“Everything old is new again.”
That title line, from a song by Peter Allen, turns out to be prophetic.
A 1960s debate about economics certainly qualifies as old. At that time there were serious discussions going on about the future of economics. The issues were the effectiveness of government interventions in markets and whether or not predictions were an important part of economics.
There was no declared “winner” of the discussions, but the interveners and the predictors eventually had their way. the economics curriculum has become considerably more “mathy” to the point where today advanced mathematics is the dominant feature of the science. The economics curriculum emphasizes econometrics and other mathematical modeling techniques supporting predictions and economists make a lot of them.
At the same time, fate, and the inability of the Congress to control its spending, eroded fiscal policy interventions, and we were left with monetary policy and the Federal Reserve to carry the full weight of economic policy.
The discussions are now a half-century old and still unresolved. And they are new again because of repeated failures of economics to forecast important, large scale economic events. Somehow, with all our predictions, we in the economics trade managed to miss the 2008 Wall Street crash, the recession that followed, the economic boom beginning in 2016 and the stock market rout at the end of 2018. If the mark of a profession is how it responds to failure, economists face an excellent opportunity.
Economics may have been asleep at the switch in terms of these big events, but that doesn’t mean that it is always wrong. Often enough, at the level of individual, households and businesses, economic “laws” and theories turn out to be right even when they do not seem so at first. Not all markets respond immediately to a change; some may take months and even years to fully adapt.
The delayed reaction time is seen as a weakness in economics by some politicians, providing them with an opportunity to meddle in markets in defiance of economic principles — and common sense.
One example of that is the minimum wage law. In Seattle, setting it at $15 an hour represented a significant increase in the prevailing wage in some industries, especially restaurants.
Economic theory tells us that an increase in the cost of a resource such as labor will reduce demand and send employers in search of substitutes. When at first the Seattle minimum wage law seemed to have no immediate effect on employment, then, it was trumpeted as another economics prediction failure.
A recent report, though, on how restaurants and other business were being squeezed by labor costs and tax increases was highlighted by data on one chain of fast food restaurants. Their answer, because they are a statewide enterprise, was to de-emphasize Seattle operations in favor of expanding in other areas. The economic forces were working as predicted by economic theory; it just took a while. And, importantly, it might never show up in the employment data until the doors were closed on the less-profitable operations.

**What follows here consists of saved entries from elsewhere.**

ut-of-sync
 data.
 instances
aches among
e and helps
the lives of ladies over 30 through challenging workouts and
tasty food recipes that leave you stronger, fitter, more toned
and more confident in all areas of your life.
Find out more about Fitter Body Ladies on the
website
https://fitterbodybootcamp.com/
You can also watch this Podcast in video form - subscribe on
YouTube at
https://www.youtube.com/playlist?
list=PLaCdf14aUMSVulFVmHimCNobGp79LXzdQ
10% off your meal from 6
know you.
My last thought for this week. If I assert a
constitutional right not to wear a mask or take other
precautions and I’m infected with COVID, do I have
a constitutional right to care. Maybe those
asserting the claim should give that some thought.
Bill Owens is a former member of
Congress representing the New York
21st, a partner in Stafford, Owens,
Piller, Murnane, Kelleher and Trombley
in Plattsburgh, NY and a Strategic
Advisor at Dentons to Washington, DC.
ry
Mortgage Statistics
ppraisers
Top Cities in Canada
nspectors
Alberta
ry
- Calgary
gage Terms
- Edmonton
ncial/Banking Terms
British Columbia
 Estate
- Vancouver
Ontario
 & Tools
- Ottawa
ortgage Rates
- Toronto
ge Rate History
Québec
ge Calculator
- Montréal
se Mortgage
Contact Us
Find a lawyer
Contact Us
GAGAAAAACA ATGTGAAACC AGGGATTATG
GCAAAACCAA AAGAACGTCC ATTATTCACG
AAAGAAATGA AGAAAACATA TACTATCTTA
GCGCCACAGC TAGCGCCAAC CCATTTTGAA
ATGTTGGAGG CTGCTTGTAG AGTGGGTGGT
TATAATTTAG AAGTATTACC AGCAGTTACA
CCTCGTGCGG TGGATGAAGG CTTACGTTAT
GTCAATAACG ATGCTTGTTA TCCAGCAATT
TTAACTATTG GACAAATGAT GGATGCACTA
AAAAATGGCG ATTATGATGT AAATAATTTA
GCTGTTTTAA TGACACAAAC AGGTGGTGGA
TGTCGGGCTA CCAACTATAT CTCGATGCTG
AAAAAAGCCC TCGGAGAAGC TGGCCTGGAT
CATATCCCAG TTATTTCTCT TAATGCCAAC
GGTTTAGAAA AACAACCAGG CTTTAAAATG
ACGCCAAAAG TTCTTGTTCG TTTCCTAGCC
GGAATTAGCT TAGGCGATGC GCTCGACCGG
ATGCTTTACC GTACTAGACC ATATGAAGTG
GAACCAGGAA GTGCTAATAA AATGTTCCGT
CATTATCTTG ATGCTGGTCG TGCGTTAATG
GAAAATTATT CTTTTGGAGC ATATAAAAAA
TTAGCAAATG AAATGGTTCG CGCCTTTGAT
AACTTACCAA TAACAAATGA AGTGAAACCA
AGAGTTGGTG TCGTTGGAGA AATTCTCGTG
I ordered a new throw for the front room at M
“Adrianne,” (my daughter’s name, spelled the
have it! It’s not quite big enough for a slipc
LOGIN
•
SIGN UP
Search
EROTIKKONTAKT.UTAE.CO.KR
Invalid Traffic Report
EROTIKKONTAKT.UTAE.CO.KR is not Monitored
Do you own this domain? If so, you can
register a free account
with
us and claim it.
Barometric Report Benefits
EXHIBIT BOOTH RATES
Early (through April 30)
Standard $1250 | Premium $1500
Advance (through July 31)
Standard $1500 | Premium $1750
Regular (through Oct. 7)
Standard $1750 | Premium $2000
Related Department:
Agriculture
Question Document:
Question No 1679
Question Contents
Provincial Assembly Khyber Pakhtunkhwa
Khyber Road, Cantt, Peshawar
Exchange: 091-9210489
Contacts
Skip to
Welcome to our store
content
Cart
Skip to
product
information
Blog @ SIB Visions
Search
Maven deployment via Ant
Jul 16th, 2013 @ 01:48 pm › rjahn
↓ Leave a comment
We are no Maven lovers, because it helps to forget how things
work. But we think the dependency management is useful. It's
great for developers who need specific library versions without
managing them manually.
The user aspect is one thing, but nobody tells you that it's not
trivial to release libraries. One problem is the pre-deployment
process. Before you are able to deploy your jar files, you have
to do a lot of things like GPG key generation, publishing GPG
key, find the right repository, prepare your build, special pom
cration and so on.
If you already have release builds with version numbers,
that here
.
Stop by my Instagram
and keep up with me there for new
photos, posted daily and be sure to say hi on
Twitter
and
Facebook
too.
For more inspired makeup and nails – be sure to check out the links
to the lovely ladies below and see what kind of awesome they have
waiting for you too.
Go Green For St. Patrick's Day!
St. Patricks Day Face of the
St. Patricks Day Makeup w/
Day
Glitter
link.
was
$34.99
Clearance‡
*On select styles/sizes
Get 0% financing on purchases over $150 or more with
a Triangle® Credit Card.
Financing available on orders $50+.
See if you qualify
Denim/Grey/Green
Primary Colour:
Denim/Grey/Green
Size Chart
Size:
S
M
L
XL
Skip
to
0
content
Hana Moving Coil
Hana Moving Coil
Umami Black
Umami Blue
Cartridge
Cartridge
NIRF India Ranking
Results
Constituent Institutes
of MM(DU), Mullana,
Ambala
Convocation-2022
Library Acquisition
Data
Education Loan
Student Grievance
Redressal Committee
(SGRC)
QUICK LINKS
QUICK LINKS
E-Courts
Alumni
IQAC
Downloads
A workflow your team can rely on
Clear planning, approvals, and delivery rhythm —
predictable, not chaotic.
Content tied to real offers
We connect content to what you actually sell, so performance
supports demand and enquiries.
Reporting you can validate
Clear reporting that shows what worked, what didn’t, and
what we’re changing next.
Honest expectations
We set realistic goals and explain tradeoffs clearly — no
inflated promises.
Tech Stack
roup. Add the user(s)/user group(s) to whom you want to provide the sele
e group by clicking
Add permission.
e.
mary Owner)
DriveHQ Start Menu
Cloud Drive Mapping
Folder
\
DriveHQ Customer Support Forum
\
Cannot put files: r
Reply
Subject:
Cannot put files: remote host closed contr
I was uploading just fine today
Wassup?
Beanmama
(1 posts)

As an economic problem, the minimum wage laws are a menace. Since initially they don’t seem to have much negative effects on employment, politicians and labor organizations believe that it is a sort of money-piñata. In New York City, for example, there are already rumblings about boosting the recently-adopted $15 minimum wage to $20. That won’t stop economic forces from working, of course, but they may act in ways that are difficult to fit into an econometric model.
One of those ways is the adoption of new technologies in automation, robotics and artificial intelligence. The impact on the restaurant industry will be dramatic. As a friend of mine describes it, “it will be the Automat, whether we want it or not.”
The Automat was a chain of restaurants that, based on technology from Germany, displayed menu items behind glass windows that could be opened by dropping coins in a slot. There were no waiters or waitresses, and other than a cashier and the occasional busboy, no humans visible except customers. The food preparation people worked behind the scenes to keep the glass window displays freshly and fully stocked. Result: a meal that people of modest means could afford.
Tomorrow’s Automat will be different but the same. Payments are likely to include cash-free ID systems and most, if not all, of the food preparation people will be replaced by AI-controlled robots. Labor costs: approaching zero. Result: a meal that people of modest means will be able to afford.
Economists will continue to issue predictions, however wrong, because people demand them. It is an uncertain world, after all. But it is also a world where everything old is new again.